Google & Mercy Corps Partner to Help Young Palestinian Entrepreneurs (NEWS BRIEF)
(HN, November 29, 2011) - Google and Mercy Corps have formed a partnership to spark technological entrepreneurship among young Palestinians.
In an innovative venture called the Arab Developer Network Initiative (ADNI), the global private sector entity and NGO have come together to tap the "brain trust" of the vast numbers of young people in Gaza and the West Bank.
Says Mercy Corps: "Through a combination of training in technical and business essentials, peer-to-peer learning, mentorship, and an initial seed fund for high potential startups, capitalized at $500,000, ADNI will help build a critical mass of Palestinian youth who are competent in multiple programming platforms and able to create and run successful web-based businesses."
As in much of the Middle East and North Africa, the Palestinian population is young, well-educated, and chronically unemployed. The World Bank reports that at the end of 2010, unemployment among those between the ages of 15-29 was an estimated 26 percent in the West Bank and 53 percent in Gaza - though some reputable sources cite much higher figures of unemployment.
The potential is not lost on Google, which has commited $2 million so far to the territory.
"Palestinians have such a unique position," Gisel Kordestani, Google's director of new business development, told Fast Company. "They're well educated. They have strong English-language skills. With 88 million people in the [Middle East and North African] region getting online, they have the opportunity to build something for the Arab world."

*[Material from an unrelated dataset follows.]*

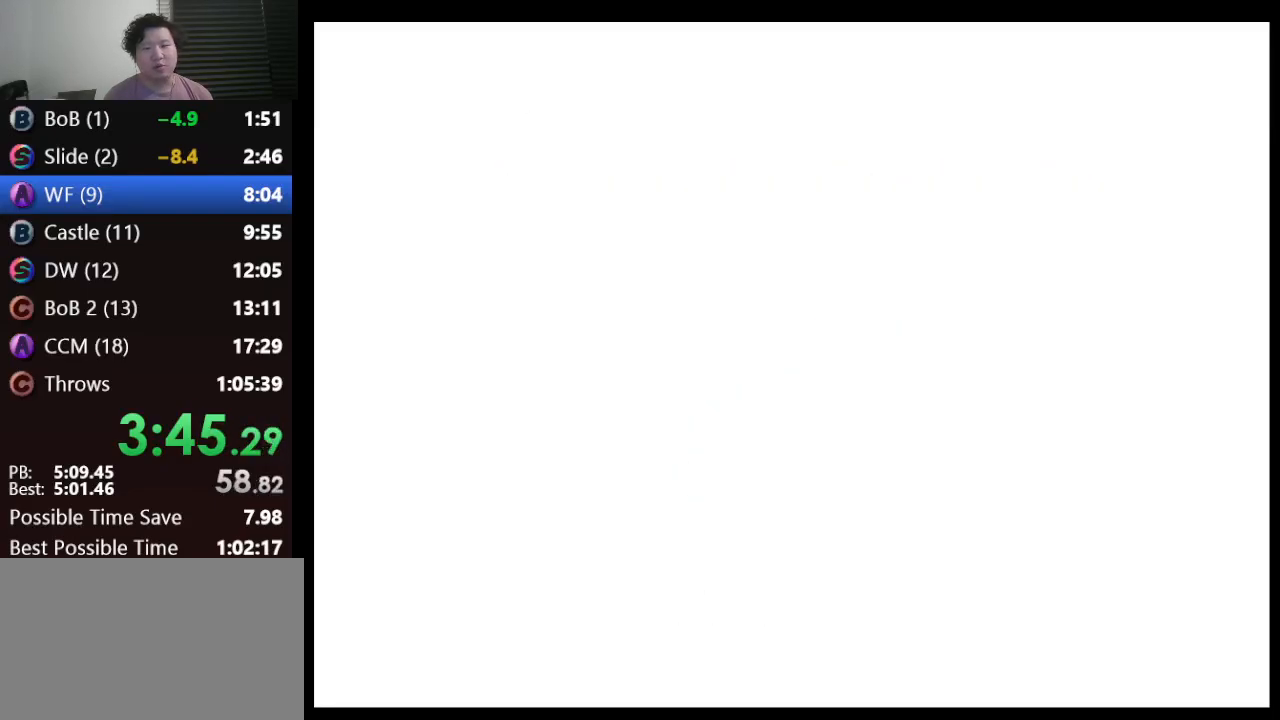
{"buttons": [], "left_stick": "center", "events": [[183, "C_DOWN", "down"], [183, "C_LEFT", "down"], [383, "C_DOWN", "up"], [467, "C_LEFT", "up"]]}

Says Mercy Corps CEO Neal Keny-Guyer: "One of the biggest challenges to economic growth in Gaza and the West Bank is that people can't move freely or easily cross borders. But there's an incredible brain trust of educated young people in the region. Unlike most other industries, web-based businesses are not limited by the physical movement of goods or people. Fuelled by young talent, the tech sector here is just waiting to take off."
The Source of Hope Foundation and Google.org are the main backers of the project.